- _Texto extraído_
Estábamos a mediados de diciembre del 2012, en la recta final de un año de resurgimiento en el que Federer había vuelto al n.o 1 tras ganar Wimbledon, su primer Grand Slam en más de dos años. El tenista había dejado en Suiza a su esposa, Mirka, y a sus gemelas de 3 años y había ido por primera vez a aquella parte de América del Sur a jugar unos partidos de exhibición cuyas entradas se agotaron en minutos.

Federer estaba allí por dinero: 2 millones de dólares por partido, es decir, con seis encuentros ganaría más que los 8,5 millones que había obtenido en premios oficiales en todo el 2012. Pero también estaba allí por el recuerdo, por la oportunidad de hacer comunidad con un público nuevo en un sitio nuevo, pese a todas las exigencias que su mente y su cuerpo habían soportado en los once meses previos.

Otros campeones con su fortuna ya asegurada se habrían contentado con descartar el viaje y el jet lag. Pero Federer y su agente, Tony Godsick, pensaban a gran escala: tenían en cuenta los mercados que todavía estaban sin explotar para Federer y las emociones que había aún sin explotar en Federer. La gira, que lo llevó a Brasil antes de Argentina, superó las expectativas de ambos y la viva imagen de ello eran las veinte mil personas que llenaron aquella noche el estadio improvisado de Tigre. Era una cifra récord para un partido de tenis en Argentina, un país orgulloso con tenistas icónicos como Guillermo Vilas, Gabriela Sabatini y Juan Martín del Potro, que había sido el rival de Federer y, en cierto modo, su contrapunto.

«Ha sido genial, aunque un poco raro para Juan Martín —dijo Franco David, el entrenador de Del Potro—. En Argentina él juega en casa, pero animan más a Federer.»

Eso mismo ha ocurrido en muchos países con afición al tenis. Al final Federer juega en casa casi en todas partes, e incluso cerca de la medianoche había varios cientos de fans esperando fuera del estadio: adultos subidos a cajas para ver mejor; niños montados a hombros de sus padres; luces de cámaras digitales parpadeando mientras sus dueños mantenían el dedo en el botón para captar el momento perfecto...

Había silencio, expectación y, de pronto, un alboroto cuando Federer salió por una puerta lateral y se abrió camino hasta el asiento de atrás, desplazándose con ligereza incluso después de una victoria en tres sets contra Del Potro.

«¡Adiós. Adiós. Adiós! —les dijo rítmicamente y en tono familiar a sus fans antes de abrir la puerta del coche—. ¿Qué tal todo?», me preguntó en el mismo tono tras cerrarla al subir.

He seguido a Federer por seis continentes. Lo he entrevistado más de veinte veces en veinte años para The New York Times y The International Herald Tribune. Hemos tenido encuentros en todo tipo de sitios, desde un avión privado hasta una pista trasera de Wimbledon, desde Times Square hasta restaurantes en los Alpes suizos o una suite en el Hotel de Crillon de París con unas vistas perfectas a la place de la Concorde, mientras su futura esposa, Mirka Vavrinec, se probaba prendas de diseño.

- _Material mostrado_
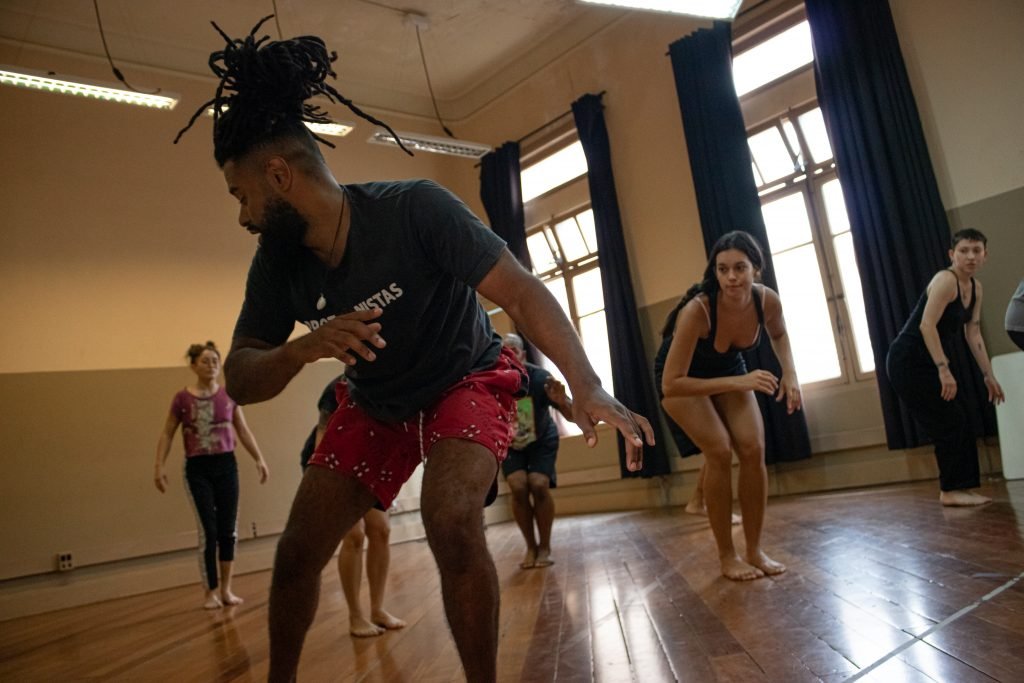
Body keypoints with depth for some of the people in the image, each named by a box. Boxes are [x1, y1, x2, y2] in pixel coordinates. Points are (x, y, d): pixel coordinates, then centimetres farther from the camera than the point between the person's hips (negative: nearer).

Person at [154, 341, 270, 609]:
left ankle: (226, 589, 18)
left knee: (228, 530, 4)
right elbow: (167, 435, 5)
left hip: (226, 465, 2)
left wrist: (259, 458, 6)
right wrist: (160, 466, -4)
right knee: (208, 531, -4)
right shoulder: (182, 398, -3)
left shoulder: (229, 395, 2)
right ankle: (211, 592, 11)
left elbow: (243, 431, 9)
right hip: (197, 468, -2)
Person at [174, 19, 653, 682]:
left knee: (451, 521, -31)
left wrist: (586, 385, -44)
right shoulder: (278, 264, -11)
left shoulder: (415, 208, -28)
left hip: (470, 380, -5)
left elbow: (521, 291, -30)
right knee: (297, 551, 4)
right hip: (375, 403, 5)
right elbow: (240, 378, -9)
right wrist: (302, 350, -32)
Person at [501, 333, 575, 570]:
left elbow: (573, 417, -26)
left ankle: (545, 546, 4)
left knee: (539, 485, -17)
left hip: (542, 441, -1)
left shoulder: (540, 378, -30)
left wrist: (562, 402, -48)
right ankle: (531, 546, 6)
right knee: (518, 487, -16)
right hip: (510, 445, 1)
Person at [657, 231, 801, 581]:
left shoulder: (767, 300, -23)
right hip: (683, 376, -4)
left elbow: (779, 333, 4)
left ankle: (755, 550, 6)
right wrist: (738, 383, -41)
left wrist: (790, 373, -14)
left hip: (729, 368, 5)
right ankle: (727, 556, -3)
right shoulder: (697, 310, -38)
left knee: (753, 449, -10)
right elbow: (671, 383, -38)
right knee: (719, 452, -19)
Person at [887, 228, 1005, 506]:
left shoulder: (976, 288, 10)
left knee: (960, 422, 10)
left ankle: (959, 488, 18)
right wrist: (944, 369, -31)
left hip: (930, 361, 9)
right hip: (908, 361, -9)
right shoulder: (946, 280, -18)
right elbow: (927, 325, -28)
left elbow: (974, 335, 14)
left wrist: (988, 375, 13)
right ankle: (950, 490, 3)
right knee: (948, 422, -7)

- _Tareas pendientes_
1. Resume en menos palabras el párrafo del texto sobre Federer que empieza con «Federer estaba allí por dinero», sin perder sus datos principales.
2. Reproduce literalmente el fragmento del texto sobre Federer que va desde «He seguido a» hasta «prendas de diseño.», ambos incluidos.
3. Enumera los lugares de encuentro con Federer que menciona el texto sobre él en su último párrafo.
El material no interviene en nada de esto.

- _Respuestas en orden_
1. Federer fue por dos motivos. El primero era el dinero: cobraba 2 millones de dólares por partido, así que con seis encuentros superaría los 8,5 millones que había ganado en premios oficiales en todo 2012. El segundo era el recuerdo: la oportunidad de conectar con un público nuevo en un lugar nuevo. Y lo hizo pese al desgaste físico y mental de los once meses anteriores.

2.
He seguido a Federer por seis continentes. Lo he entrevistado más de veinte veces en veinte años para The New York Times y The International Herald Tribune. Hemos tenido encuentros en todo tipo de sitios, desde un avión privado hasta una pista trasera de Wimbledon, desde Times Square hasta restaurantes en los Alpes suizos o una suite en el Hotel de Crillon de París con unas vistas perfectas a la place de la Concorde, mientras su futura esposa, Mirka Vavrinec, se probaba prendas de diseño.

3.
- Un avión privado
- Una pista trasera de Wimbledon
- Times Square
- Restaurantes en los Alpes suizos
- Una suite en el Hotel de Crillon de París con vistas a la place de la Concorde